Farah, who says that for now he will keep Salazar as his coach despite the potential damage to his own reputation, also needs to speak his close friend Rupp who, it is claimed, has been taking testosterone since the age of 16. The pair’s lives are totally intertwined. They train together, play computer games together, andsociualise with their families.
Farah said of Rupp: “I’ve not seen anything to suggest he’s on something, ” and also pledged to track down and speak to those featured in the Panorama documentary, notably Steve Magness. Magness was employed as Salazar’s No 2 at the Oregon Project in 2011, working closely with Farah until leaving the programme after London 2012.
“The easiest thing for me to do is jump to conclusions,” Farah said, “but I’m not going to jump to conclusions. I need to find out. I need to find proof, so yes, I will be talking to people and asking questions, because at the end of the day it’s my reputation. Because the headline is not Alberto, it’s Mo’s coach.
“And it’s not fair on kids, my family, people who come out and watch me. At the Olympics, 75,000 people were cheering for me, and I think those 75,000 people should know what’s going on. I should at least be honest with them.”
Two of the main accusations against Salazar concern therapeutic use exemption (TUE), by which an athlete is given dispensation to take a banned substance for a legitimate condition, and the abuse of thyroid medication. Kara Goucher, an American long-distance runner formerly trained by Salazar, claimed the man she described as “a father figure” had suggested she take thyroid medication to help lose weight following the birth of her son.
Farah was asked whether he had even taken or been recommended thyroid medication – “No, not at all” – or been granted a TUE: “Yes, I’ve had one TUE and that was in Park City[Utah, in July 2014]. I collapsed, was taken in an ambulance and put on a drip. That was the only one.”
In addition, he has pledged to make all his blood values public to the appropriate bodies to show that he is competing clean. “I want people to know that I have got nothing to hide,” he said.
In an initial statement UK Athletics (UKA) said they “had absolutely concerns over the conduct and coaching methods of Alberto Salazar in relation to Mo Farah, or in his role as an endurance consultant [to UKA]”. But they called for further investigation of the allegations by non-British athletes in the Salazar group and announced they will launch a review of their own. UKA’s chief executive, Niels de Vos said: “If [our questions] can’t be answered to our satisfaction then it would not be appropriate to retain [Salazar] as a consultant nor for Mo Farah to retain him as head coach.”
Whether UKA should have recommended Farah to work with Salazar in 2011 in the first place is another matter. because of past questions, relating to his work with the American distance runner Mary Slaney, who failed a drugs test in 1996. Farah said he he had personally raised this with Salazar, whose response was,“No, he wasn’t coaching her at the time she failed a drugs test”.
But an interview in the New York Times in May 1996 – just a month before the American Olympic trials at which Slaney showed she had a testosterone-epitestosterone level higher than the 6:1 ratio allowed under international rules at the time – appeared to make made it clear that athlete and coach were still working together.

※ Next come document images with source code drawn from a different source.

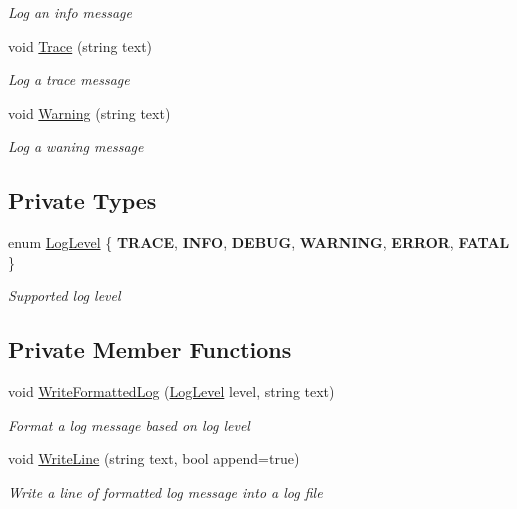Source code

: \begin{DoxyCompactItemize}
\begin{DoxyCompactList}\small\item\em Log an info message \end{DoxyCompactList}\item 
void \hyperlink{class_coinche_1_1_tools_1_1_logger_a8526ceb1f73b054f8bfd867bfe29f7c4}{Trace} (string text)
\begin{DoxyCompactList}\small\item\em Log a trace message \end{DoxyCompactList}\item 
void \hyperlink{class_coinche_1_1_tools_1_1_logger_aa2fb274fdb25913f1f43f16f36d9873c}{Warning} (string text)
\begin{DoxyCompactList}\small\item\em Log a waning message \end{DoxyCompactList}\end{DoxyCompactItemize}
\subsection*{Private Types}
\begin{DoxyCompactItemize}
\item 
enum \hyperlink{class_coinche_1_1_tools_1_1_logger_a92fb562053cc0a63b44bd10d2fb7d929}{Log\+Level} \{ \newline
{\bfseries T\+R\+A\+CE}, 
{\bfseries I\+N\+FO}, 
{\bfseries D\+E\+B\+UG}, 
{\bfseries W\+A\+R\+N\+I\+NG}, 
\newline
{\bfseries E\+R\+R\+OR}, 
{\bfseries F\+A\+T\+AL}
 \}\begin{DoxyCompactList}\small\item\em Supported log level \end{DoxyCompactList}
\end{DoxyCompactItemize}
\subsection*{Private Member Functions}
\begin{DoxyCompactItemize}
\item 
void \hyperlink{class_coinche_1_1_tools_1_1_logger_abe673ff15df5c49450232baf995bb74a}{Write\+Formatted\+Log} (\hyperlink{class_coinche_1_1_tools_1_1_logger_a92fb562053cc0a63b44bd10d2fb7d929}{Log\+Level} level, string text)
\begin{DoxyCompactList}\small\item\em Format a log message based on log level \end{DoxyCompactList}\item 
void \hyperlink{class_coinche_1_1_tools_1_1_logger_a92c8eb1380a72b2ac5cee18aec78cce8}{Write\+Line} (string text, bool append=true)
\begin{DoxyCompactList}\small\item\em Write a line of formatted log message into a log file \end{DoxyCompactList}\end{DoxyCompactItemize}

There are also worries about Salazar’s involvement with the disagraced cyclist Lance Armstrong, whom he coached for the New York Marathon.
Asked if he still expected strong British support, Farah said: “I hope I do because I haven’t done anything. It’s about Alberto, allegations made to him. It’s not about me. I hope the public can understand that. There are answers needed. I hope I have done that. I hope I have answered what people need to know.”